(TEXT SHOWN Opens)

It's easy to see that “tornado” and “high wind” events were the most hazardous to overall population health.
barplot(topHealth[1:5]/1000,
main="Events causing fatalities and injuries",
col=c("yellow"),
xlab="Event",
ylab="Frequency in thousands",
ylim=c(0,100))
Across the United States, which types of events have the greatest economic consequences?
The highest property damage event was “tornado” with damage at $51.7B
The highest crop damage event was “flood” with damage at $7.25B
The top damange producing, economic event was “tornado” with damage at $51.7B
Here we look at the Crop Damage Events
barplot(allDmg[1:5],
xlab="Event",
ylab="Damage in Billions",
main="Top 5 Economic Damaging Events",
col=c("purple"),
ylim=c(0,60))
If we compare everything side by side, we can see some insights.
library(lattice)
#couple variables to make life easier when plotting
my_las <- 2
num_events <- 10
par(mfrow=c(2,2))
par(mar=c(9,3,1,1))
barplot(cropDmg[1:num_events],
ylab="Damage in Billions",
main="Top Crop Damage Events",
col=c("red"),
las=my_las,
ylim=c(0,60))
barplot(propDmg[1:num_events],
ylab="Damage in Billions",
main="Top Property Damaging Events",
col=c("purple"),
las=my_las,
ylim=c(0,60))
barplot(allInjuries[1:num_events]/1000,
col=c("yellow"),
ylab="Frequency in thousands",
main="Top Injury Events",
las=my_las,
ylim=c(0,100))
barplot(allFatalities[1:num_events]/1000,
col=c("green"),
ylab="Frequency in thousands",
main="Top Fatality Events",
las=my_las,
ylim=c(0,100))
Although we cannot put a cost on human life, we can see that tornadoes cause both catetrophic loss of life and property. Interestingly enough, tornadoes do not cause the largest amount of loss to crops. If we examine the data without tornadoes, floods become the highest damage producing event, but heat is the top casulty producing event (interestingly enough, heat is fairly low on the economic damaging events)

(TEXT SHOWN Closes)
(DATASET RECORDS Opens)

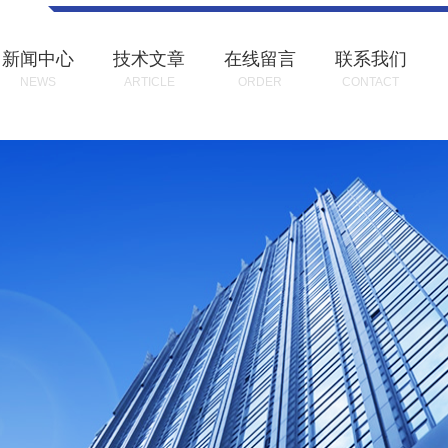
新闻中心
技术文章
在线留言
联系我们
NEWS
ARTICLE
ORDER
CONTACT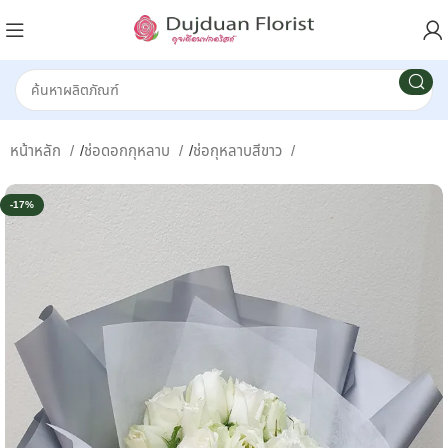
หน้าหลัก
/
ช่อดอกกุหลาบ
/
ช่อกุหลาบสีขาว
-17%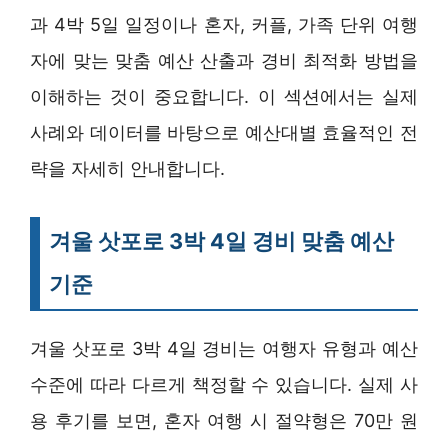
과 4박 5일 일정이나 혼자, 커플, 가족 단위 여행
자에 맞는 맞춤 예산 산출과 경비 최적화 방법을
이해하는 것이 중요합니다. 이 섹션에서는 실제
사례와 데이터를 바탕으로 예산대별 효율적인 전
략을 자세히 안내합니다.
겨울 삿포로 3박 4일 경비 맞춤 예산
기준
겨울 삿포로 3박 4일 경비는 여행자 유형과 예산
수준에 따라 다르게 책정할 수 있습니다. 실제 사
용 후기를 보면, 혼자 여행 시 절약형은 70만 원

(DATASET RECORDS Closes)

_WHAT THE TASK ASKS_
In the storm damage analysis above, transcribe everything from "Although we cannot" down to "economic damaging events)".

_RESPONSE_
Although we cannot put a cost on human life, we can see that tornadoes cause both catetrophic loss of life and property. Interestingly enough, tornadoes do not cause the largest amount of loss to crops. If we examine the data without tornadoes, floods become the highest damage producing event, but heat is the top casulty producing event (interestingly enough, heat is fairly low on the economic damaging events)